The first Telo of the year went off without a hitch on Tuesday. There were seven riders; Raul Vasquez-Diaz, Kristie Fox, Marco Cubillos, Jon Petrucci, Ivan Fernandez, Chad Lucius, and I. Joe Cooney had shown up to take photos, which was really nice of him.
Many riders stayed away because of the rain. Cyclists don’t like to ride in rain as a rule, and they really don’t like to race in the rain. In lots of place, there’s not much choice, but in SoCal if it is rainy you can wait a couple of days and it will be sunny. There is little motivation to race in the rain, especially when it is a #fakerace anyway.
Of course the weather forecast here is rarely correct, and people know that. They can also look out the window and see whether or not it’s raining. On Tuesday afternoon the skies were sunny and clear, and when Telo began the streets were bone dry, but still …
Jon started with a brisk tempo that rode everyone off his wheel except me and Ivan, so it was going to be a three-man rotation for 50 minutes until they began attacking me for the win. It didn’t turn out that way. After about ten minutes, Ivan attacked. He and Jon are teammates and my presence was unwelcome.
I chased and Jon countered. I chased and Ivan countered. I chased and Jon countered. Our three-man rotation had become a series of sprints, with me sitting Jon’s wheel and responding. The net effect was that they both got really tired. Finally Jon turned to me. “This is a weird dynamic,” he said.
I wasn’t sure if he meant that it was weird for two guys in their 20s to be mauling a 56-y-o grandpa, or if he meant that it was weird that they couldn’t drop me. Or both.
“I’m not pulling as long as you guys keep attacking me.” Sometimes I have to state the obvious, especially with younger riders.
“Let’s just ride a rotation and race it out at the end,” Jon said, which meant “We’ll tag team you again when you’re a bit more winded.”
“Okay,” I said. In a 2-on-1 scenario on a flat course with two fast riders, both of whom can sprint plenty fast, my options were none and none.
With one lap to go Jon attacked and rode away. Ivan outsprinted me at the end, but I was still pleased. There are not a whole lot of races left in my life where I’ll be riding in a break for 50 minutes with a couple of fast guys under the age of 30 who are trying might and main to get rid of me.
In many ways it was my favorite kind of Telo, long and grueling, tiny group, windy, nowhere to hide, and bitter fireworks followed by a truce followed by a hard rotation concluding with a fight to the death. I think the riders who stayed home because they didn’t want to get wet in the sunshine made a mistake, and it’s similar to the way people have reacted to the coronavirus.
I am not sure if I’ve had it, but when I got back from Turkey I was sick for two weeks. I rarely get sick and when I do, hardly anyone hears about it because I recover quickly. Not with this. I had all of the symptoms, especially the cough. Whatever I had was virulent and not taking “no” for an answer.

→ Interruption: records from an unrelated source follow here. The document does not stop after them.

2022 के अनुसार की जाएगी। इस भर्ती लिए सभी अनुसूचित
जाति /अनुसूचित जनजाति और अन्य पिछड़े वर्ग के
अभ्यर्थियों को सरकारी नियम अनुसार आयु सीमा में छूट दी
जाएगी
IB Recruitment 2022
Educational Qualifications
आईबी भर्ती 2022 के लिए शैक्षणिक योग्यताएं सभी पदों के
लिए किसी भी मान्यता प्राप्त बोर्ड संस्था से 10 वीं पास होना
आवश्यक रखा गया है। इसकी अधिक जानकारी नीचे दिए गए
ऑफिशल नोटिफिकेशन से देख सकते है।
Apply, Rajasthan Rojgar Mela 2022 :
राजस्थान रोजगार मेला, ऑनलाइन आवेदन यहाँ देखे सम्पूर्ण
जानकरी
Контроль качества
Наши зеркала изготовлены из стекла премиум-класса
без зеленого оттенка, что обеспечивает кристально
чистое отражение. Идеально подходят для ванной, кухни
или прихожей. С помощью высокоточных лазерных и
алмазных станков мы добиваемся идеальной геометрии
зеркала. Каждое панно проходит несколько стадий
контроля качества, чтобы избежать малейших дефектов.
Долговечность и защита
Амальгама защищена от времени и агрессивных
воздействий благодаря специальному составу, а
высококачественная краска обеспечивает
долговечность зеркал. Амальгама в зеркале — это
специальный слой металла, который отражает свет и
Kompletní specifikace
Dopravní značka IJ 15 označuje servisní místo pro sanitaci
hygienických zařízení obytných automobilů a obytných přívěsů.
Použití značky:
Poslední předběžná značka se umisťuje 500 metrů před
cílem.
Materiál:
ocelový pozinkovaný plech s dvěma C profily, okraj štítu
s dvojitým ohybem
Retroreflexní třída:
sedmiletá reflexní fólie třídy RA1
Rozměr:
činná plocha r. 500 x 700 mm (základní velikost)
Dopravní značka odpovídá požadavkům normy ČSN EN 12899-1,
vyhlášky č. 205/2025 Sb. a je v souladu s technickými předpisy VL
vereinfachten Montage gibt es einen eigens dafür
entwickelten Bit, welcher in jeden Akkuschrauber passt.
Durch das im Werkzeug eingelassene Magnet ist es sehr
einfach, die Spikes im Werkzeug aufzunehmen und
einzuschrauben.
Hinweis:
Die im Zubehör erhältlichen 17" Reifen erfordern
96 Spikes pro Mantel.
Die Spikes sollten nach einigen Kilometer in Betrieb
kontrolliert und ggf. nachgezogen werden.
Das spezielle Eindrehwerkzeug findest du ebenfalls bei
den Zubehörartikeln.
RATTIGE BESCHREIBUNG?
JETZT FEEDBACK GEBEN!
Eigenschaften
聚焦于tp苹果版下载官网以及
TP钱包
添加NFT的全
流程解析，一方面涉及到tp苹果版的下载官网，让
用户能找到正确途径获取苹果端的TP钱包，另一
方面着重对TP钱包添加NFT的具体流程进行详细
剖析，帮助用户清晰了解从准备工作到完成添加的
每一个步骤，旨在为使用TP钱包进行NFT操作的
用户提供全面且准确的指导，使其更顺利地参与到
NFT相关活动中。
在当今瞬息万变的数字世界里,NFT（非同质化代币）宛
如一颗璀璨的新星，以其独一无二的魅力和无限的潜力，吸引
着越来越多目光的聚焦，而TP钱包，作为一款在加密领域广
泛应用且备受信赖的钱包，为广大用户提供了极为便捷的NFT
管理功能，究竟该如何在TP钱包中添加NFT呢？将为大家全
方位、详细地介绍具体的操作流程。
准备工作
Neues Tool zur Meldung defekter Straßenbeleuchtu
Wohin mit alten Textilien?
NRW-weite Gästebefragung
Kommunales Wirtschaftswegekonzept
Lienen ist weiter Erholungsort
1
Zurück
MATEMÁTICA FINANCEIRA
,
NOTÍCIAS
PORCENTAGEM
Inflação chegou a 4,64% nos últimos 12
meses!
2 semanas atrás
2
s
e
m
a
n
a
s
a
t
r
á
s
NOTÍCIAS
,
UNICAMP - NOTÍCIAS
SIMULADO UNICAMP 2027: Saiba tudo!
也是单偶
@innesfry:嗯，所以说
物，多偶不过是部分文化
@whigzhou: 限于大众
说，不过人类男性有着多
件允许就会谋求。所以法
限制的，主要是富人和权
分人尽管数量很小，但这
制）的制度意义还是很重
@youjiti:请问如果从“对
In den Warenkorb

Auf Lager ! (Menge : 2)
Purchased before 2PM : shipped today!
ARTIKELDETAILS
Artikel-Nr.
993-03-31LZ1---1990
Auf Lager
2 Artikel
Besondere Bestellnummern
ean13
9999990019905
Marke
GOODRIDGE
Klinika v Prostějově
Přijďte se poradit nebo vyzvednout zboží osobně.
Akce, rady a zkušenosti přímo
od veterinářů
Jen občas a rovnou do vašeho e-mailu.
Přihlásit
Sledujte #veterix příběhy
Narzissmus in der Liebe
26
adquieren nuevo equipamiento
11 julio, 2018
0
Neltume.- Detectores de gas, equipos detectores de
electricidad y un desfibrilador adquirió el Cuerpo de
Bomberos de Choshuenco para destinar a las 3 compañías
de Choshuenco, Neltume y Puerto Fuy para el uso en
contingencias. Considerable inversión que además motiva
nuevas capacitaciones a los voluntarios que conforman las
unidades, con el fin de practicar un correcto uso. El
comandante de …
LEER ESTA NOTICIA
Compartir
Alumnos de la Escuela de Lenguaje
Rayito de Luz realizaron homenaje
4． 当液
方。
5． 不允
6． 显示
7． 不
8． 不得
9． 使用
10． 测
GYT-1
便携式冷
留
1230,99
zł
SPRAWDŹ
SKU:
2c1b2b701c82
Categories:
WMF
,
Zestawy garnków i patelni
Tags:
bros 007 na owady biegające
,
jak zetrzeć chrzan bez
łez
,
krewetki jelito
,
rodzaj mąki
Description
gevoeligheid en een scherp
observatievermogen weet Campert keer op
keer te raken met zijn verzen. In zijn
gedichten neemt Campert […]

As bad as it was, it went away, and I can see how that if you are elderly AND weak, it could kill you, the same way that many types of illnesses can exploit existing problems to create a death cascade from something that a healthier person would shrug off. On the other hand, mass hysteria doesn’t seem to be the right answer, either, kind of like the nearly uniform reaction to the possibility of rain at Telo.
Racing in the rain isn’t for everyone, but everyone who does it gets better. Lower your tire pressure, go a little slower, take the turns less aggressively, give yourself a little more exit room, and things are going to turn out fine. Probably. If not, at least you’re going to slide rather than skid on dry asphalt.
The other great thing about racing in the #fakerain is that the group is small, which is safer, especially when it’s going fast.
Glad I went. Getting third out of three finishers is still a podium.